Cleaning sign-offs at opening and closing should reference the deeper cleaning schedule — the schedule is what you do, the checklist is what you confirm got done.
Build your own template with the free opening & closing checklist builder — pick a cafe / takeaway / bakery starter and customise.
Common opening/closing checklist failures
- One paper sheet for the week, with one signature box per day — no granularity if multiple staff worked that day
- Checklist not visible from the relevant station (closing checklist hidden in the manager's office)
- Tasks too vague ("clean the kitchen") — not auditable
- Tasks that only the manager could do, on a checklist used by part-time staff
- No corrective action mechanism — just tick or don't tick
- Checklist hasn't been updated since you bought a new piece of equipment six months ago
A word on shift handover
The strongest argument for a working checklist isn't compliance — it's preventing the conversation that starts "the closer didn't…". A signed closing checklist is evidence; a signed opening checklist is the next-day verification.

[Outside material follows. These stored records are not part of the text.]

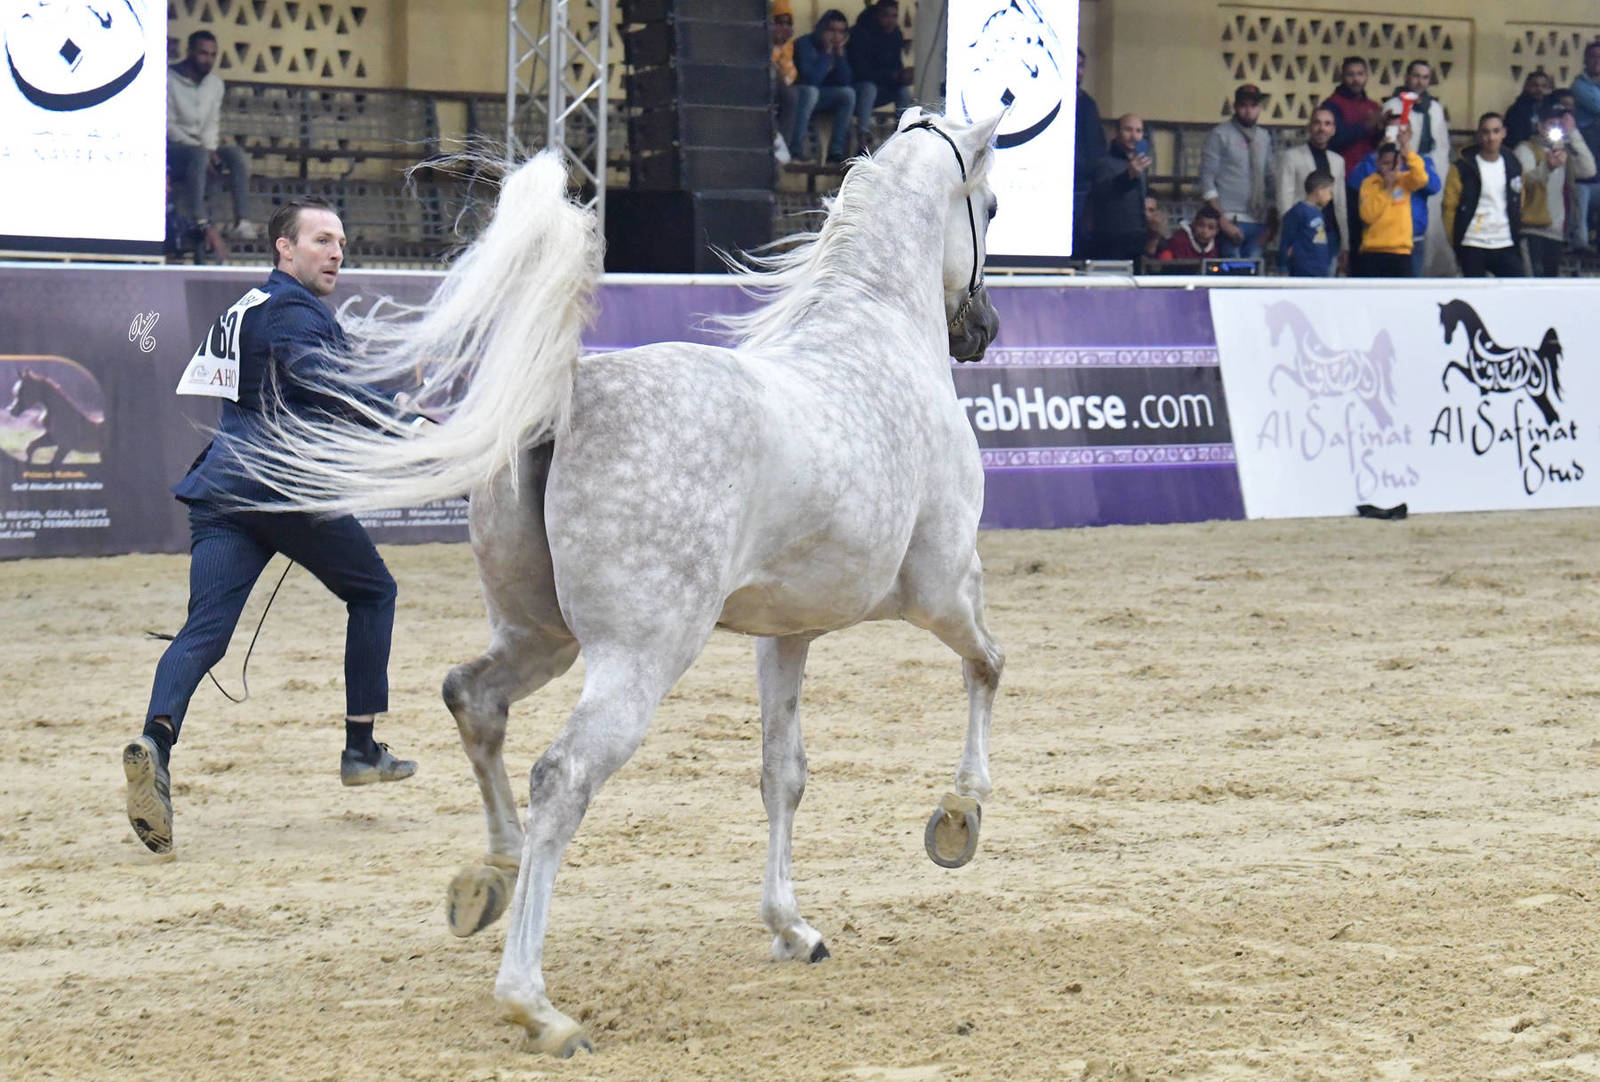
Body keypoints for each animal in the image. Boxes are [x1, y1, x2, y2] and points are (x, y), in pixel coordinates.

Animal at [231, 108, 1006, 1055]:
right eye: (991, 207)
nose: (983, 329)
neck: (876, 335)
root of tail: (568, 393)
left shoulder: (787, 636)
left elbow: (782, 774)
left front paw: (792, 928)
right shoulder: (942, 589)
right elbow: (986, 666)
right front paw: (957, 821)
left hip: (542, 639)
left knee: (471, 699)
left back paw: (491, 878)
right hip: (638, 659)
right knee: (562, 775)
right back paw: (536, 1005)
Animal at [1264, 301, 1398, 428]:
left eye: (1273, 321)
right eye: (1268, 322)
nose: (1273, 342)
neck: (1309, 346)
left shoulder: (1306, 382)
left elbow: (1279, 368)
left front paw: (1273, 389)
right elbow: (1279, 368)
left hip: (1369, 396)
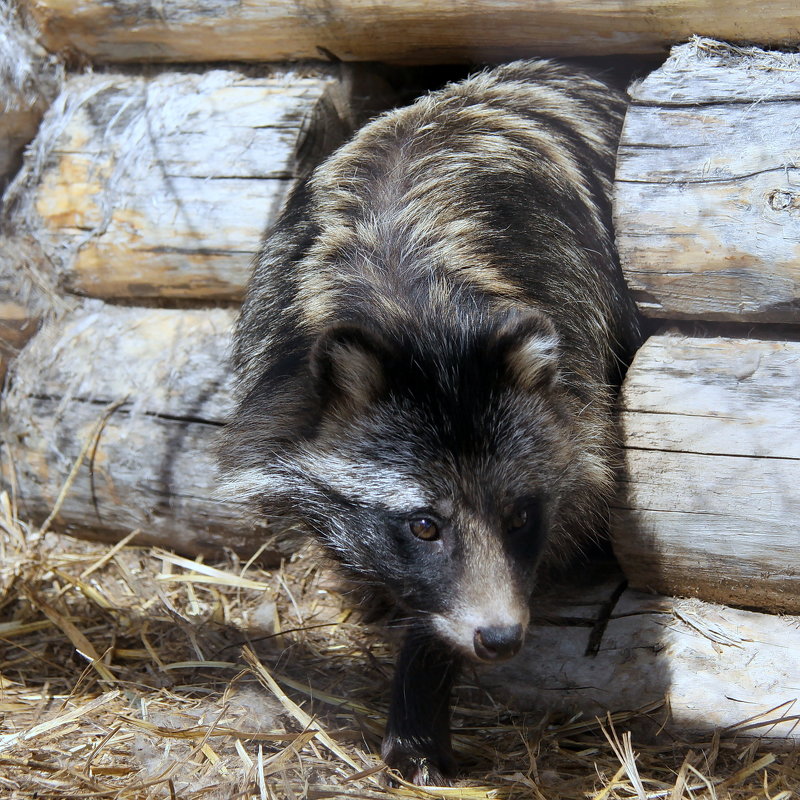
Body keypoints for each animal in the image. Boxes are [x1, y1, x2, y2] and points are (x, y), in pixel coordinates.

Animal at [217, 62, 636, 788]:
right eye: (423, 526)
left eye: (519, 517)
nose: (499, 638)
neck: (413, 307)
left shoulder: (581, 384)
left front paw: (421, 687)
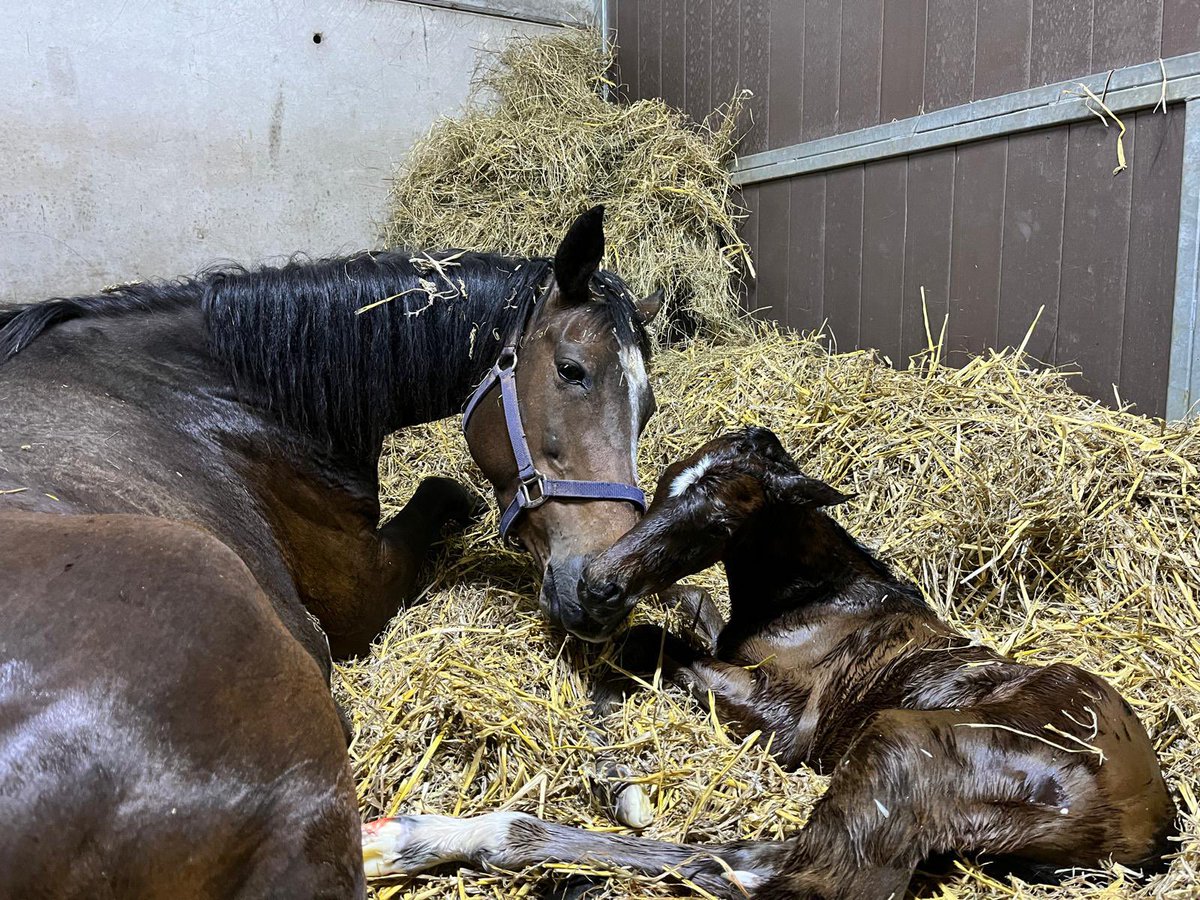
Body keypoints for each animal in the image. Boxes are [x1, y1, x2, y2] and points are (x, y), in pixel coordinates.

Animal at [360, 432, 1176, 900]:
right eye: (662, 485)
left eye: (721, 521)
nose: (598, 585)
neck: (818, 596)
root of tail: (1147, 833)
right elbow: (680, 619)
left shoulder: (795, 726)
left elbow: (651, 647)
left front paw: (614, 767)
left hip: (899, 741)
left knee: (764, 874)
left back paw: (441, 836)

Together they form a proper handover between shifts. The EHO benefit is downstream of an actual operational benefit.
Checklist for a passing inspection
- Opening checklist covers temperature checks, hand-wash readiness, FIFO check, fitness-to-work, allergen access
- Closing checklist covers temperature checks, food storage, cleaning, equipment off, security
- Both checklists are signed by the person who did them, on the day they were done
- Multiple staff initials show real shift coverage, not one person filling everything in
- Corrective actions appear when something legitimately went wrong
- Checklists match the actual kitchen — equipment, stations, layout
One thing to do today
Stand at the front door of the cafe. Walk through your typical morning routine, writing down every check you'd want done before the first customer. That's your opening checklist starter. The free opening & closing checklist tool turns it into a printable A4 sheet with sign-off boxes; print it, stick it where the opener can see it, and from tomorrow start signing.